I took a substantial pay cut to work at this place, but I found that my ineptitude as a CSR (coupled with the swamped feeling I always had while working there) made it feel like the right move. In so many ways, it was. I went to garage sales and found cool stuff that I could sell there as one of the dealers. I was living my life like someone in that Macklemore “Thrift Shop” video before it was a thing, and it was fucking awesome! It felt right for me, all the way. But, alas, I was so very poor doing this. I had an internal struggle, trying to weigh my love for it with the nagging feeling that I should be more responsible with my career path. Eventually my practical side kicked in and I ditched my job organizing vintage Playboy mags and dressing 40-year-old mannequins to do something with more financial incentives. I did make lasting friendships there, and it was the weirdest place I have ever worked, a statement that the owners would find complementary.**
Sales Associate for a Commercial Cleaning Company – My position entailed telemarketing on Mondays and driving around in my…we’ll call it Cleaning Queen…car for the rest of the week, selling cleaning contracts to business owners. The people who did the cleaning were franchise owners. Every one of them I met were wonderful people, but to talk to some former customers, it was a bit of a mixed bag. Sometimes I would randomly drop by a business in my Cleaning Queen button-up and my leather organizer full of pamphlets, only to be chased away by a secretary who claimed we stole their computers.
Thankfully, it wasn’t always like that.

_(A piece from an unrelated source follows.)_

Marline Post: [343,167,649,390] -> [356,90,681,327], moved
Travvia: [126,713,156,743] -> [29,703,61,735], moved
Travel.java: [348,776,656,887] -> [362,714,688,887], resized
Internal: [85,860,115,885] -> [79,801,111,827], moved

I was often invited in by businesses who let me walk through their whole establishment, measuring the square footage with a device that one guy compared to one of those Fisher Price corn popper toys. I got to drive around Southeast Louisiana all day, exploring places I would never otherwise have an excuse to enter, and I liked that part of it. One day the back window of my CQ car inexplicably exploded, so I got a new car. Unlike the last one, it did not have a GPS tracking device in it. I’m not going to lie; I might have driven to some pretty outlandish places where I secretly knew there would be very few businesses.
There are two major impressions left on my memory from my time there. The first one is the time I was driving around in my CQ car and decided to help a turtle across the road. It hissed at me and pissed all over my CQ ensemble. The second thing is doing a new-hire training session at HQ and having to watch a video of CQ-clad actors slow motion running down the street to “Eye of the Tiger.” No one laughed. These were not my people. I also remember that we couldn’t wear boots because the regional director found them whorish. Hm.
This is only Part One of my post-undergrad work decisions. If you are interested in learning more, subscribe to my blog. You will learn about the Bizarro World that could be my CV if I didn’t know how to censor my life for the comfort of others.
* Yeah, I know…a job is not your identity. But, what do you expect when you are asked from the time you enter school what you want to be when you grow up? We are not exactly encouraged to say, “Um, I want to be true to myself and learn who I am as an individual, and to use my talents to best serve my community and my world in whatever way I am able.” You’d be voted Most Likely to Live Under a Bridge in the most fucked-up yearbook ever.
** On my last day, the owner gave me a gift and said, “To remember the weirdness.” When I got home and unwrapped it, I saw that it was the ceramic fish with the face of a baby I had been wondering at for days. Close friends of mine will know it as Fish Baby, and it is still on display in my home.